The 1890 census found that Des Moines had a population of 212 persons, which makes 300 buildings sound improbable.

By 1892, with Des Moines at the peak of its business activity for the early period, the following establishments conducted business:

  • J. G. Ely grocery
  • Young Brothers General Store
  • William H. Martin boat builder
  • E. J. Martin hotel
  • The Finnell Brothers and Joseph Sparling sold real estate
  • S. B. Vrooman notarized real estate deeds
  • William Vann Gaskin operated a sawmill at the mouth of Des Moines Creek that employed about 15 men
  • James Markwell ran a roof shingle bold mill that employed 25 men
  • North of town, Mr. Cooper operated a black gunpowder manufacturing plant established in 1889

Before the end of 1890, the post office moved across the street to the home of the new postmaster, William H. Bailey. Apparently Bailey was blind, and had an assistant sort the mail for him. On March 7, 1892, Miss Nettie Finnell became the new postmaster. She moved the post office to her house on Grand Avenue (future 6th Avenue S, just north of S 225th Street). She continued in this position through two marriages until 1910.

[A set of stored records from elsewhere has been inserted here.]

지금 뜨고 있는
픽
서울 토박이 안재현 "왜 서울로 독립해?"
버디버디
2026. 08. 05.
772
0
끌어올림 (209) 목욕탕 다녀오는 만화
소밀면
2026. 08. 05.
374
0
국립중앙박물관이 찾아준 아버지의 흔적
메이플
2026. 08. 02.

Initially, the post office delivered mail to Des Moines via steamer from Tacoma. By 1893 or 1894, the mail arrived overland from Tacoma. Two or three times a week, a rider on horseback crossed the Tacoma tideflats and followed the old military road to drop the mailbag off at Des Moines. He continued on his route to Buenna, Adelaide, and Steele's Landing before returning to Tacoma. By the late 1890s, the postal department had reestablished steamship delivery along the Tacoma-Seattle route.

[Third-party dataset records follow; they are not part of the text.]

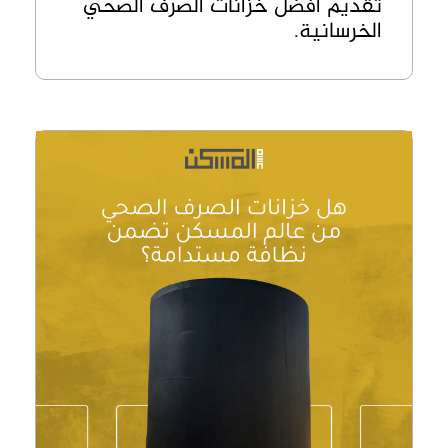
تقديم أفضل خزانات الصرف الصحي
الخرسانية.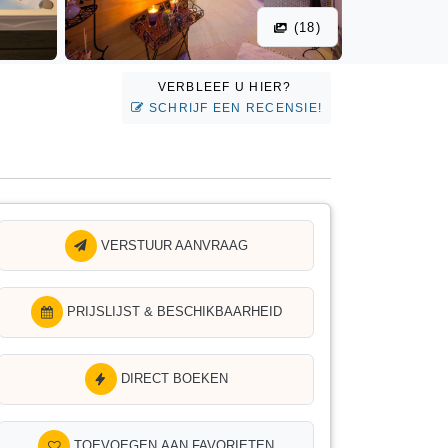
(18)
VERBLEEF U HIER?
SCHRIJF EEN RECENSIE!
VERSTUUR AANVRAAG
PRIJSLIJST & BESCHIKBAARHEID
DIRECT BOEKEN
TOEVOEGEN AAN FAVORIETEN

In 1893, when a depression hit the nation, the booming town imploded. Businesses moved or went bankrupt. The Markell mill and the Young Brothers store were probably the only businesses to survive into the twentieth century. In 1900, despite the 1897 gold rush that lifted Seattle out of the doldrums, Des Moines had lost more than 20 percent of its 1890 population. The developer's plans for a large residential area lay fallow for decades.


Sources:

Guy Reed Ramsey, "Postmarked Washington, 1850-1960," Microfilm (Olympia: Washington State Library, February, 1966), 618-620; One Hundred Years of the "Waterland" Community: A History of Des Moines, Washington ed. by Richard T. Kennedy (Des Moines, WA: City of Des Moines, 1989), 15, 16, 18, 19, 53; R. L. Polk & Co., Oregon, Washington and Idaho Gazetteer and Business Directory No. 5, 1891-92 (Portland: R. L. Polk & Co., 1892), 767; R. L. Polk & Co., Oregon, Washington and Alaska Gazetteer and Business Directory 1901-1902 (Portland: R. L. Polk & Co., 1901), 482.